Reproduce exactly, and only, the lines below from the one containing "My first thought was…" through the one containing "The Dentist as".

## Material shown:
--

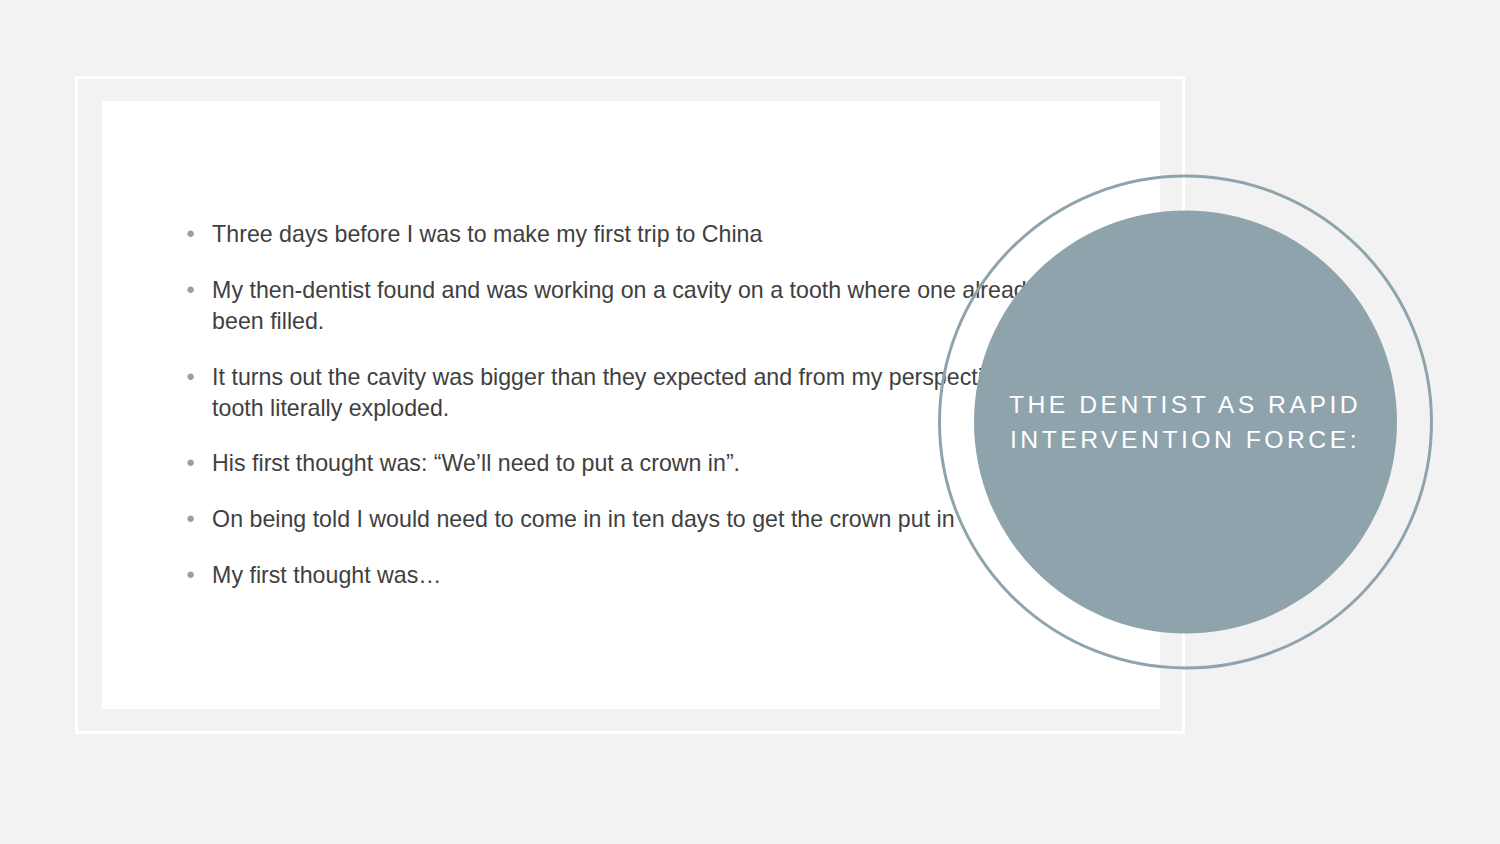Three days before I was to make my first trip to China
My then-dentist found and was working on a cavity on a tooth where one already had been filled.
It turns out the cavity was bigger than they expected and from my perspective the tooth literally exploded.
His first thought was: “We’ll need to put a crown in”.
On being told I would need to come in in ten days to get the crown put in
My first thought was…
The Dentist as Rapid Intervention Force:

--

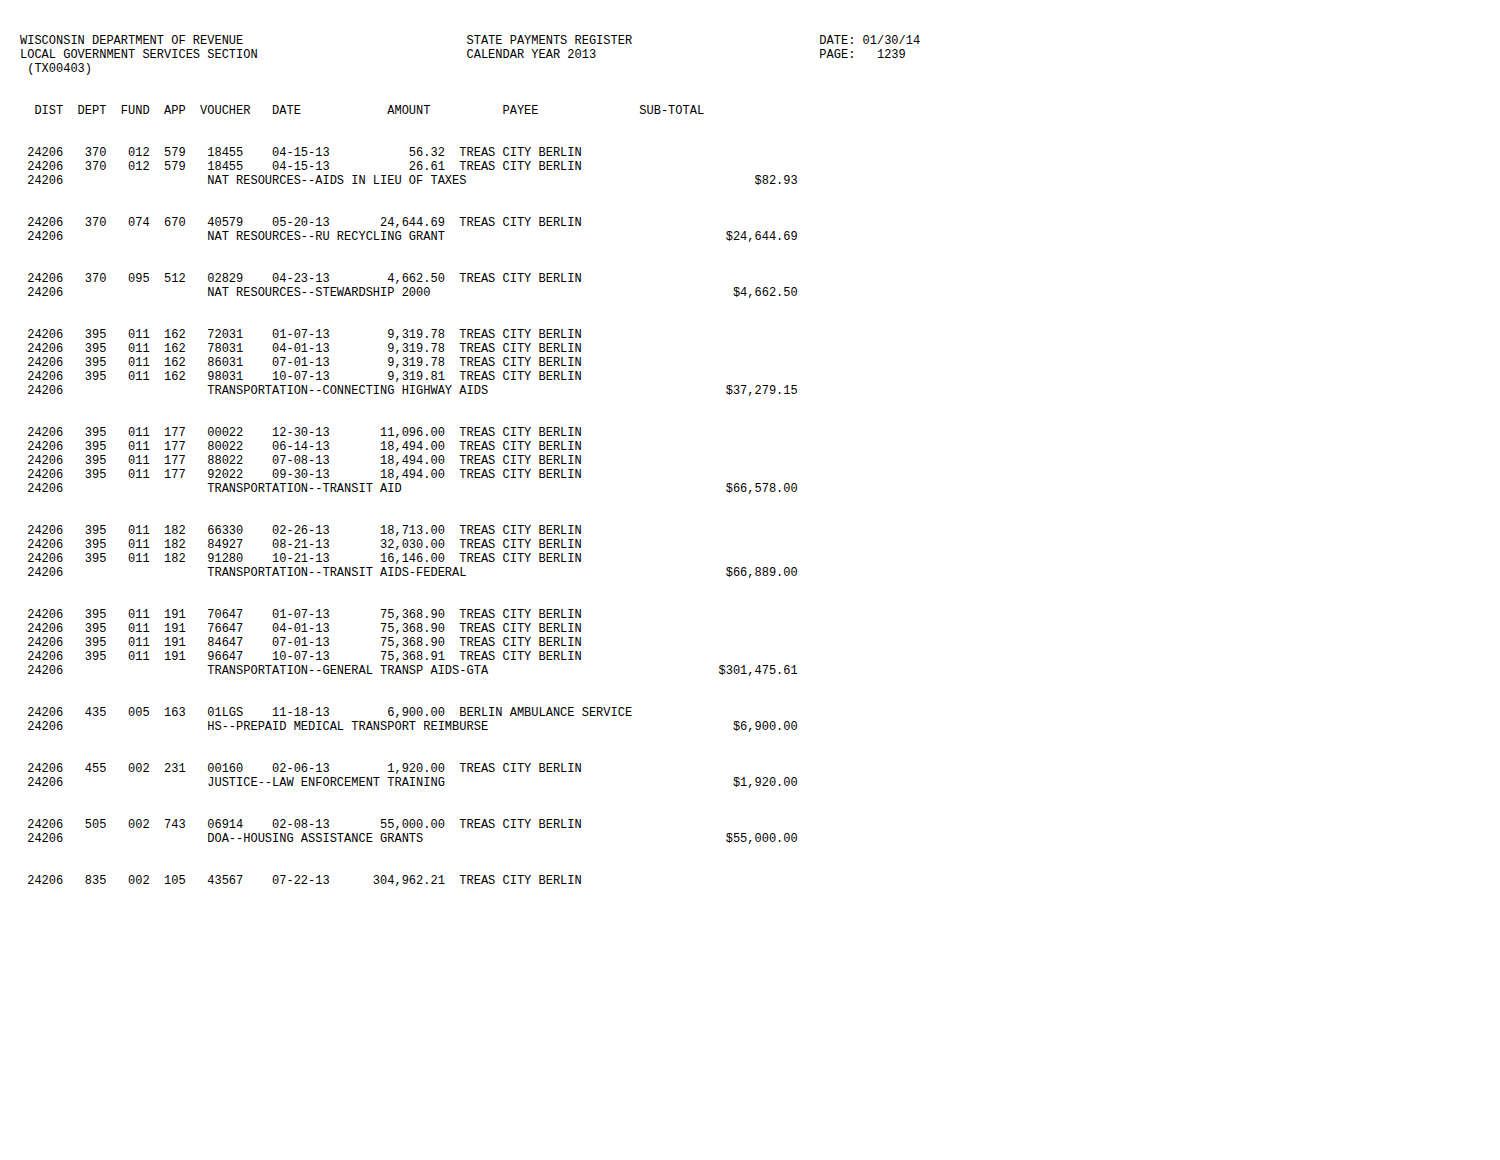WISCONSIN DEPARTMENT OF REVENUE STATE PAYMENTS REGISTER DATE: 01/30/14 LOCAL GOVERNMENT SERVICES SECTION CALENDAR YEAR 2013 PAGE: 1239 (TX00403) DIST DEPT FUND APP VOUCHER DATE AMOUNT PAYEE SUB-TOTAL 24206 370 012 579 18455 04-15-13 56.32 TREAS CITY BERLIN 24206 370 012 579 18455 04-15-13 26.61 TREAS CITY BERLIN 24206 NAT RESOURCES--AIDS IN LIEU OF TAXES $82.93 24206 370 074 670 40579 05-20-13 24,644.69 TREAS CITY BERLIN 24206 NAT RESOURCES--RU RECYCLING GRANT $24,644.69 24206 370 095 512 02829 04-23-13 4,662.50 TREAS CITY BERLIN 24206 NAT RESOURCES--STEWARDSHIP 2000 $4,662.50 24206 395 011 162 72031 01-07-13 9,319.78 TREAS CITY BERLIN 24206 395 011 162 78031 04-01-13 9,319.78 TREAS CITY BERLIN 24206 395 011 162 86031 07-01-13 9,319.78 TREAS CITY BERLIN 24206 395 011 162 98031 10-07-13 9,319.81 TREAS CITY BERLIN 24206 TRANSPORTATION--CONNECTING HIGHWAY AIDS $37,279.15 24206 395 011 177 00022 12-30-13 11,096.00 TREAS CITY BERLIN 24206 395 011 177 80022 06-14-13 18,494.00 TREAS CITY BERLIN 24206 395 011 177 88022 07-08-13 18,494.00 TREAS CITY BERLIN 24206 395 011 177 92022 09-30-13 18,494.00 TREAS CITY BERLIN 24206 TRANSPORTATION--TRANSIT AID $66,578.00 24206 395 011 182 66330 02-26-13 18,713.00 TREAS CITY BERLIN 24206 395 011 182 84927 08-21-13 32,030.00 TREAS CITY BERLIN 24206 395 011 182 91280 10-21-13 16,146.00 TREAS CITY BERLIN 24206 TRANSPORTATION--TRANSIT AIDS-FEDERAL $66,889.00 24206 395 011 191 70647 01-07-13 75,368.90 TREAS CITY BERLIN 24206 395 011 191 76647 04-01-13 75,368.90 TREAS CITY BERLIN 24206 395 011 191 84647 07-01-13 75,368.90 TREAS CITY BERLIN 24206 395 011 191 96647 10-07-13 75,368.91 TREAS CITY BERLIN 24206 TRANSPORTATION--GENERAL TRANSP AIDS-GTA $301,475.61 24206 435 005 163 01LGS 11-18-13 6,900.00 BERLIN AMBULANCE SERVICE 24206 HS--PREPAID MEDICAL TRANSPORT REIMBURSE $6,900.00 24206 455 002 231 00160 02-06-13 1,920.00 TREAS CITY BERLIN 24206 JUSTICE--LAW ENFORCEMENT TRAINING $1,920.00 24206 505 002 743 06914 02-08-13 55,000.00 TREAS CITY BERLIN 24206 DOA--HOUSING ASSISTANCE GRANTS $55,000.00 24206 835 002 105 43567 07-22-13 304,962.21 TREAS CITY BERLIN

--

## Output below:
My first thought was…
The Dentist as Rapid Intervention Force:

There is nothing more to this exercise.